A stitch-up which even Kigali would be ashamed of

 There is a lot to criticise in the way A Killing in Tiger Bay was presented. The intrusive, portentous music, the repetitions and the gimmicky way in which the testimony of the main protagonists was produced had me shouting "get on with it!" at the telly. It was a two-hour series, or maybe even a three half-hour series, of programmes stretched to three hours. For all that, even those who had followed news of the investigation of Lynette White's murder must have been shocked at some of the revelations, and those who came new to the case must have been devastated. Five young men, who were guilty only of petty crime and being non-white, were blatantly framed for a murder which early, admittedly scant, evidence clearly showed was committed by a single unknown white male. One accused and four "witnesses" had been harassed and coerced into giving false evidence, against not only the spirit but also the mandated practice of the Police and Criminal Evidence Act. 

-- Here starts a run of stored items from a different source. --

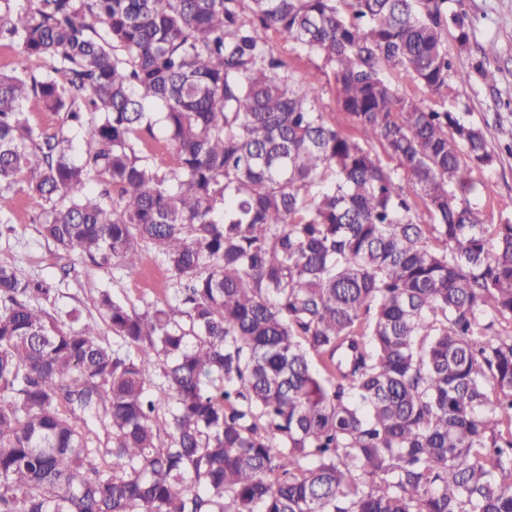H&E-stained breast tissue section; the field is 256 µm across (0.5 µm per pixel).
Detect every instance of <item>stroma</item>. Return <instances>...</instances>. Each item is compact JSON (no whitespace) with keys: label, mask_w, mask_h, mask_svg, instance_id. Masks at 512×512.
Masks as SVG:
<instances>
[{"label":"stroma","mask_w":512,"mask_h":512,"mask_svg":"<svg viewBox=\"0 0 512 512\" xmlns=\"http://www.w3.org/2000/svg\"><path fill=\"white\" fill-rule=\"evenodd\" d=\"M460 8L470 25L468 52L449 40L448 49L456 53L460 65L479 57V47L495 41L500 55L488 59L487 66L497 73L495 87L479 79L457 87L452 102L467 120L483 127L490 147L500 156L494 168L478 173L477 206L487 220L499 222L512 214V155L503 147L512 142V0H462ZM44 216L40 200L26 193L17 194L13 206V233L0 237V264H13L26 273L52 281L58 294L54 307L58 318L71 309H79L83 321L97 322L100 315L96 299L101 290H109L117 299L136 309L148 303H163L173 294V280L162 257L144 248L135 269L121 264L102 268L84 257L72 258L70 273L60 269L61 261L53 244L38 232Z\"/></svg>","instance_id":"35a3bbf8"}]
</instances>
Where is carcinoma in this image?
Here are the masks:
<instances>
[{
  "instance_id": "cac0c4a2",
  "label": "carcinoma",
  "mask_w": 512,
  "mask_h": 512,
  "mask_svg": "<svg viewBox=\"0 0 512 512\" xmlns=\"http://www.w3.org/2000/svg\"><path fill=\"white\" fill-rule=\"evenodd\" d=\"M14 2L0 224L30 193L59 259L150 245L177 289L142 311L101 291L110 345L0 264V512H512V217L474 203L497 155L446 106L496 81V45L455 65L460 0ZM269 41L274 50L288 62L291 68L296 70L299 76L308 77L322 67V62L318 58L299 56L297 51H294L291 46L284 43L272 32L269 33ZM317 89V108L325 113V116L331 122H335L345 132L352 133L350 122L346 115L338 108L336 104V90L333 78L322 76L319 82L315 83Z\"/></svg>"
}]
</instances>
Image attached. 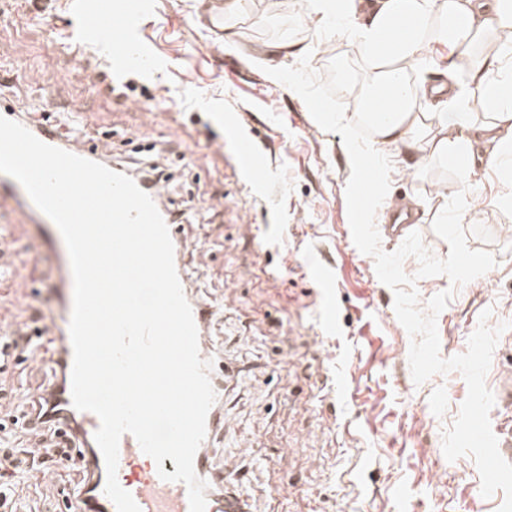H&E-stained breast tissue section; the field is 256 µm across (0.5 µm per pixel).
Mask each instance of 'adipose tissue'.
Instances as JSON below:
<instances>
[{
  "label": "adipose tissue",
  "instance_id": "ef3b65f1",
  "mask_svg": "<svg viewBox=\"0 0 512 512\" xmlns=\"http://www.w3.org/2000/svg\"><path fill=\"white\" fill-rule=\"evenodd\" d=\"M307 16L344 30L360 55L354 90L362 111L380 115L375 143L455 162L466 178L484 163L512 173V0H309ZM439 46L447 73L466 67L467 84L412 76Z\"/></svg>",
  "mask_w": 512,
  "mask_h": 512
}]
</instances>
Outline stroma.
<instances>
[{"label":"stroma","instance_id":"obj_1","mask_svg":"<svg viewBox=\"0 0 512 512\" xmlns=\"http://www.w3.org/2000/svg\"><path fill=\"white\" fill-rule=\"evenodd\" d=\"M306 0H243L235 35L222 40L201 17L202 0H149L140 17L151 53L122 74L134 89L116 98L90 87L104 68L99 48L63 49L79 27L70 0H13L0 19V64L17 63L18 90L0 86V107L81 113L97 153L128 165L131 144L170 145L173 178L164 207L187 215L180 261L195 295L218 315L211 338L228 369L224 436L215 463L238 478L251 512H498L483 498L474 460L448 462L442 432L467 395L456 371L415 385L411 338L374 260L354 245L345 188L351 165L337 133L321 129L303 100L267 75L297 65L278 49L298 42L310 66L357 53L341 30L302 22ZM235 113L244 139L266 159L251 185L220 144ZM400 162L386 204L410 206L415 231L436 257L448 244L432 228L449 193L466 190L470 249L497 264L460 287L437 317L442 357L465 352L481 313L501 328L487 387L512 374V183L489 168L468 185L420 177L415 153ZM20 203L0 192V225L12 224L15 279L0 283V329L51 328L56 260L32 235ZM47 365L8 368L5 403L36 397ZM81 472L31 471L18 480L17 512H68Z\"/></svg>","mask_w":512,"mask_h":512}]
</instances>
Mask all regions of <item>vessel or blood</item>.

The lives of five young men, even of the two who were found not guilty, were permanently blighted and those of several family members cut short by the effect of the longest-running criminal trial in England and Wales. On top of that, even after the perversion of justice had been exposed by the legal appeal - only obtained by persistent campaigning by family and friends of the accused - the police officers concerned, named by the TV programme, were not convicted of any offence. Finally, a shadow of guilt ("no smoke without fire") was only finally removed by the use of DNA matching and thus identification of the real killer.

Three other unsatisfactory murder investigations by South Wales Police come to mind. In 1985, two men were wrongly convicted of the murder of the manager of a sex-shop in Swansea. Closer to home, the court threw out charges against a man accused of a murder in Skewen in 2008. Between those two came the case of Dai Morris, who was convicted of the Clydach murders in 1999 and who recently died in prison. Whether he was or was not responsible, the dubious use of character evidence in the trial may have significantly swayed the jury. We are promised a TV documentary on this case, possibly looking at new evidence, later in the year. Given the revelations of A Killing in Tiger Bay, one cannot take the verdict of the programme-makers for granted.

We are assured by the current Chief Constable, and his predecessor, speaking at the end of A Killing in Tiger Bay, that South Wales Police are totally reformed.